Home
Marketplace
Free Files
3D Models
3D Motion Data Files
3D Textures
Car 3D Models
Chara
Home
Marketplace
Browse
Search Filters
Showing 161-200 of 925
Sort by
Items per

* TASK DETAILS
Set out every line of the records as a numbered list, leaving out any blank lines.

* ANSWER SECTION
1. Home
2. Marketplace
3. Free Files
4. 3D Models
5. 3D Motion Data Files
6. 3D Textures
7. Car 3D Models
8. Chara
9. Home
10. Marketplace
11. Browse
12. Search Filters
13. Showing 161-200 of 925
14. Sort by
15. Items per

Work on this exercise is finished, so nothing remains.